TASK STATEMENT:
Quote the items below word for word, everything from the line containing "order: Fabales" down to the line containing "common name: Holly Blue", with both of those lines included.

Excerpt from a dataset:
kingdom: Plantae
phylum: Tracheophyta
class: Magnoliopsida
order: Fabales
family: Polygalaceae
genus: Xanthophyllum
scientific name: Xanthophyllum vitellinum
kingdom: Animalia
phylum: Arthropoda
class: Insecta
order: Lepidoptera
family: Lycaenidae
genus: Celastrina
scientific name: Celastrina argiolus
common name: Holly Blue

...

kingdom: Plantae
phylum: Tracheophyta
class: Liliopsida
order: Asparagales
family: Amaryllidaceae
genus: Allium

CORRECT ANSWER:
order: Fabales
family: Polygalaceae
genus: Xanthophyllum
scientific name: Xanthophyllum vitellinum
kingdom: Animalia
phylum: Arthropoda
class: Insecta
order: Lepidoptera
family: Lycaenidae
genus: Celastrina
scientific name: Celastrina argiolus
common name: Holly Blue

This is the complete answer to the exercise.